Utah Sues TikTok, Alleging It Keeps Children Addicted Using Slot Machine-Like Algorithm

The state also took issue with TitTok’s efforts to downplay its association with its Beijing-based parent company ByteDance.
Utah Sues TikTok, Alleging It Keeps Children Addicted Using Slot Machine-Like Algorithm
The TikTok logo is displayed at a TikTok office in Culver City, Calif., on Dec. 20, 2022. (Mario Tama/Getty Images)
Bill Pan

The State of Utah on Tuesday sued TikTok, accusing the social media company of intentionally fostering an “addictive and unhealthy” digital experience for its youngest users and fueling a mental health crisis.

The lawsuit, filed in a Salt Lake City court, alleges the Chinese-owned company has been exploiting children into “checking and watching the app compulsively” while keeping them ignorant about the negative effects it could have on their mental well being, physical development, and many other aspects of their life.

“TikTok intentionally designed and deployed an addictive product to bring itself financial gain by monetizing the attention of young users,” the state wrote in the complaint, comparing the platform’s algorithm-driven, personalized “short-form” video feed to slot machines at casinos.

“Like a slot machine, users ’swipe down' on the app to load more videos continuously, each new video requiring only a small investment of their time, and the user is excited for each new video by the possibility that it might be incredibly rewarding,” it explained. “This pattern keeps users engaged, constantly anticipating that dopamine rush.”

This compulsive, prolonged use of the TikTok app could have “incredibly dangerous” impacts on children’s development, especially for those in a transition from childhood to adulthood, the state argued.

“TikTok knows harms children, including in Utah, is an unconscionable business practice,” the complaint stated. “TikTok also misrepresents that its app is safe for use, when it knows it is not.”

The state also took issue with TikTok’s efforts to downplay its association with its parent company ByteDance.

ByteDance, as a Beijing-based company, is subject to the laws of China, including laws requiring tech companies to provide user data to the Chinese government.

“TikTok is, at most, a nominally separate corporate entity. It is unable to operate independently from ByteDance, which continues to house TikTok’s HR department and in-house legal department,” the state argued. “TikTok also continues to rely on access to ByteDance’s resources, expertise, and code to operate.”

With its lawsuit, Utah is seeking to stop TikTok’s alleged violations of state consumer protection laws. It is also asking the court to impose a penalty of at least $300,000, as well as a minimum of $300,000 in restitution and damages.

During a press conference announcing the suit, Utah Attorney General Sean Reyes said money isn’t the state’s priority.

“My top priority is protecting our children in Utah,” Mr. Reyes said. “I’m tired of TikTok lying to Utah parents. I’m tired of our kids losing their innocence and even their lives addicted to the dark side of social media. TikTok will only change if put at legal risk—and ‘at risk’ is where they have left our youth in exchange for profit and greed.”

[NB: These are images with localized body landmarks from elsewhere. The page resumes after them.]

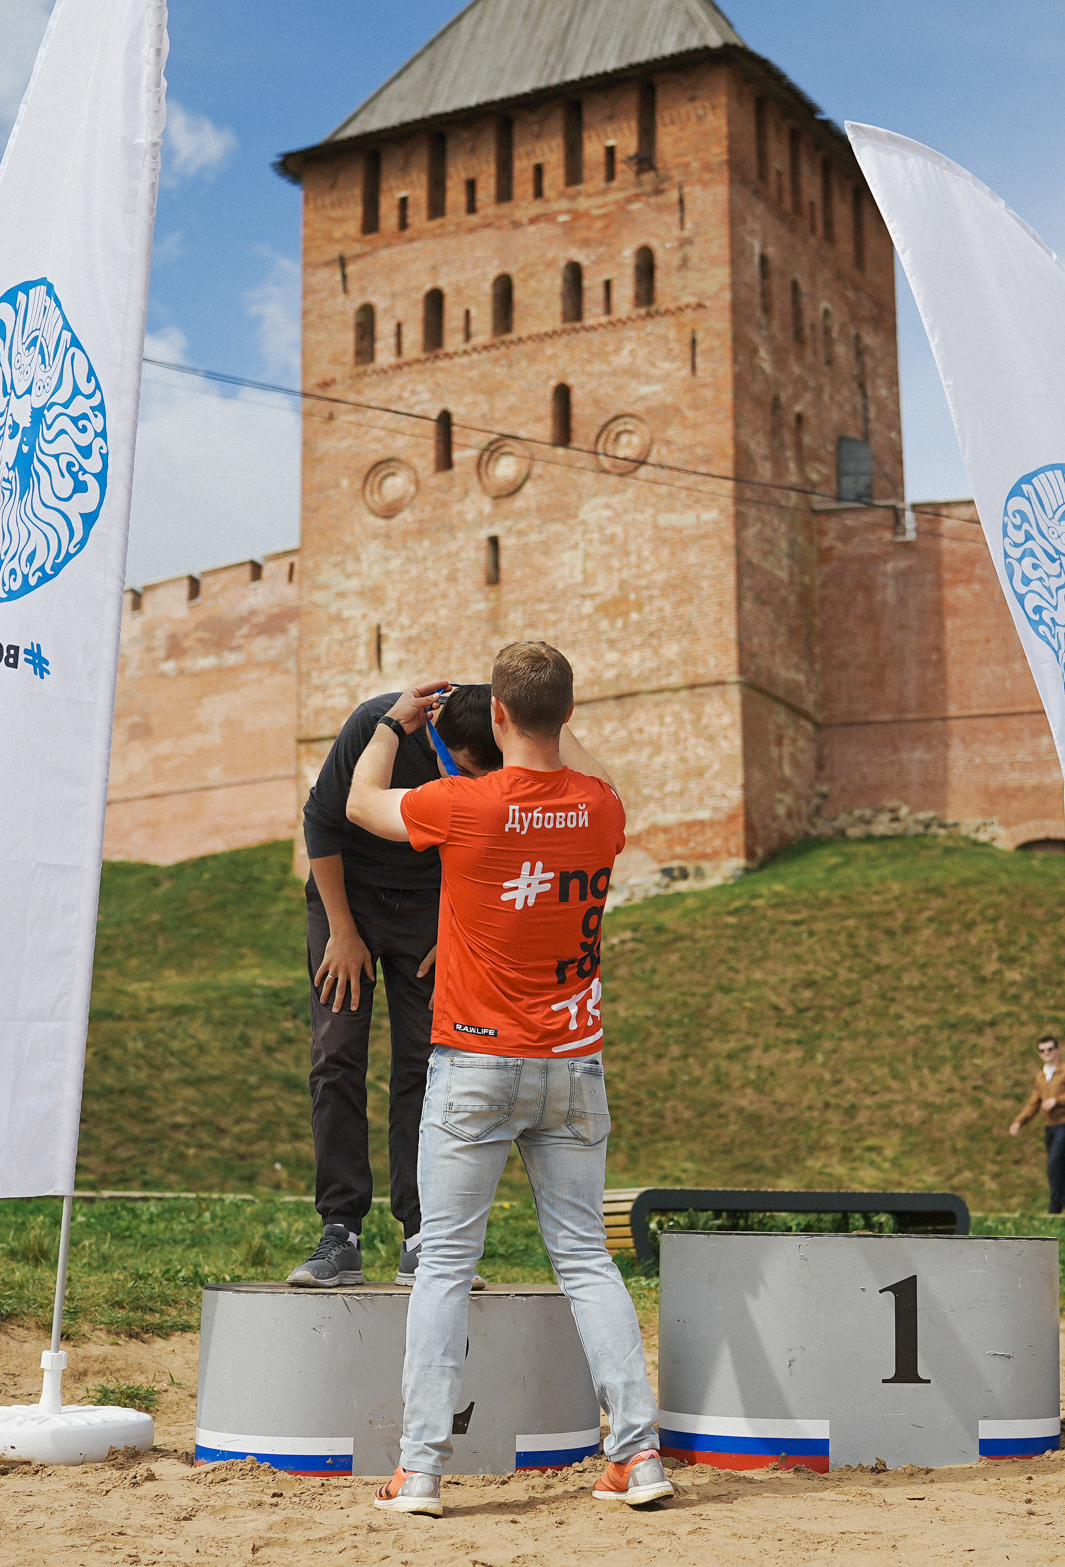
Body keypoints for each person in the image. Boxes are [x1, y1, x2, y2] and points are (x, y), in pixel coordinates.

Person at [345, 644, 671, 1518]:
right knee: (587, 1260)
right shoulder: (601, 810)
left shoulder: (466, 804)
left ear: (493, 719)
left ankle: (419, 1473)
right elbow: (594, 774)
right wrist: (557, 722)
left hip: (475, 1062)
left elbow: (358, 803)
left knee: (445, 1266)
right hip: (573, 1065)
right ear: (566, 714)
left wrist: (392, 722)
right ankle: (637, 1458)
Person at [289, 684, 503, 1289]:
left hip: (430, 910)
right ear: (435, 735)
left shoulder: (498, 746)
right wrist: (342, 932)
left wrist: (456, 928)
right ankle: (340, 1231)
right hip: (345, 897)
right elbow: (322, 822)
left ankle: (420, 1235)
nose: (470, 783)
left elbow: (490, 847)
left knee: (425, 1064)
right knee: (335, 1057)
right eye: (461, 769)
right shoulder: (374, 726)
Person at [1008, 1035, 1065, 1214]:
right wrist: (1019, 1121)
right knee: (1058, 1165)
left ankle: (1055, 1207)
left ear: (1057, 1050)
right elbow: (1034, 1103)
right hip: (1050, 1125)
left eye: (1050, 1049)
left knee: (1054, 1163)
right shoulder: (1041, 1076)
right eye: (1043, 1051)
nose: (1047, 1053)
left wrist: (1057, 1101)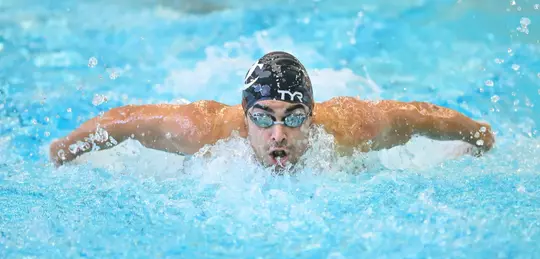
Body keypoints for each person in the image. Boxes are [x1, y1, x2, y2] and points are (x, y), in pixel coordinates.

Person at [49, 51, 495, 168]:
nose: (278, 135)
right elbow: (121, 122)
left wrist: (477, 134)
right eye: (262, 118)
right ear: (245, 118)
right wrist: (66, 149)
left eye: (293, 118)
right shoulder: (202, 130)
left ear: (312, 118)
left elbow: (418, 117)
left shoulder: (352, 128)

According to Mr. Reyes, Utah has the largest percentage of minors per capita in the nation. More than a quarter (27.6 percent) of the Beehive State’s population are eighteen or younger.

Like many other states, Utah in recent years saw a deterioration of mental health among its younger residents. In 2023, over three quarters (76.7 percent) of Utah’s middle- and high-school-aged children reported symptoms of depression, and almost one-third (32.3 percent) of students reported persistently feeling sad or hopeless.

According to the most recent analysis by Utah’s public health department, some 17.6 percent of all students reported seriously considering attempting suicide this year, while 19.8 percent of students reported episodes of purposeful self-harm, including cutting or burning themselves.

TikTok didn’t respond to a request for comments on the lawsuit.

Tuesday’s lawsuit comes as hundreds of public school districts across the nation have joined forces in suing TikTok, Snapchat, and Meta, the owner of Facebook and Instagram, over the role those social media platforms play in the “unprecedented mental health crisis” among teenagers.

Those suits have been consolidated in a federal district Court in Oakland, California, according to a report by The Wall Street Journal.

Social media platforms like Facebook and TikTok have been protected by the Section 230 of the Communications Decency Act, which generally shields websites from liability for content published by their users. Congress passed the law in 1996, after a New York court held a web service provider liable for offensive messages posted to a bulletin board it hosted.

The schools, however, argued that Section 230 doesn’t apply here. The reasoning is that social media companies have created “an addictive product that pushes destructive content to youth—and that a product, unlike content, doesn’t enjoy Section 230 protections,” noted the Journal.